> _Records for this exercise_
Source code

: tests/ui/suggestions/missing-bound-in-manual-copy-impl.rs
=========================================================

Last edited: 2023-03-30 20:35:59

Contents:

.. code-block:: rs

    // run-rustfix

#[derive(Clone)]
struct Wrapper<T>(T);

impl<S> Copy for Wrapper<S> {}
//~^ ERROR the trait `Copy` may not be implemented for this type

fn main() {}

> _What to produce_
Up to and including the line with "struct Wrapper<T>(T);", repeat the data exactly, starting from its first line; nothing else belongs in the response.

> _Result_
Source code

: tests/ui/suggestions/missing-bound-in-manual-copy-impl.rs
=========================================================

Last edited: 2023-03-30 20:35:59

Contents:

.. code-block:: rs

    // run-rustfix

#[derive(Clone)]
struct Wrapper<T>(T);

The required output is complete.